▶ **AUSGANGSTEXT**:

'''

Musiklexikon: Was bedeutet Umkehrung?

Umkehrung (1882)

Umkehrung ist eine Vertauschung des Verhältnisses von oben nach unten derart, dass, was oben war, unten wird und, was unten war, oben.

Die Umkehrung spielt in der Theorie des Tonsatzes mehrfach eine Rolle. Man spricht

  1. von einer Umkehrung der Intervalle, die nichts ist als eine Oktavversetzung des höheren Tons unter den tieferen oder des tieferen über den höheren. Die Umkehrung eines Intervalls ist immer dasjenige andere Intervall, durch welches es zur Oktave ergänzt wird. Es stehen also im Verhältnis der Umkehrung:
    1) Sekunde - Septime,
    2) Terz - Sexte,
    3) Quarte - Quinte:

    Umkehrung (Riemann 1882)

    Umkehrung von Intervallen

    Und zwar ist die Umkehrung eines reinen Intervalls wieder ein reines, die eines großen Intervall ein kleines und die eines verminderten ein übermäßiges Intervall und vice versa.

'''

▶ **UNTERSUCHTE DATEN**:
'''

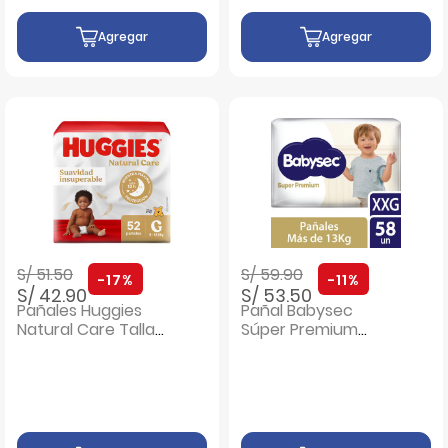
Agregar
Agregar
Precio rebajado de
a
Precio rebajado de
a
S/ 51.50
S/ 59.90
-17%
-11%
S/ 42.90
S/ 53.50
Pañales Huggies
Pañal Babysec
Natural Care Talla
Súper Premium
G - Bolsa 52 UN
Talla XXG - Bolsa
58 UN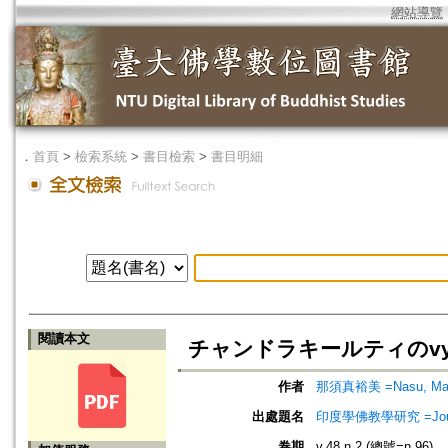
網站導覽
．
首頁
>
檢索系統
>
書目檢索
>
書目明細
閱讀本文
チャンドラキールティのvyavahāra
作者
那須真裕美 =Nasu, Ma
出處題名
印度學佛教學研究 =Journal 
卷期
v.48 n.2 (總號=n.96)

'''

▶ **VERSTÄNDNIS PRÜFEN**:
• 1. Was ergibt laut dem Lexikonartikel zur Umkehrung die Umkehrung eines großen Intervalls?
• 2. Schreiben Sie aus dem Lexikonartikel zur Umkehrung den Abschnitt ab, der bei den Worten „Und zwar ist“ beginnt, und hören Sie nach „und vice versa.“ auf.
Die Einträge sind hierfür ohne Bedeutung.

▶ **ANTWORTEN**:
• 1. Ein kleines Intervall.

• 2.
Und zwar ist die Umkehrung eines reinen Intervalls wieder ein reines, die eines großen Intervall ein kleines und die eines verminderten ein übermäßiges Intervall und vice versa.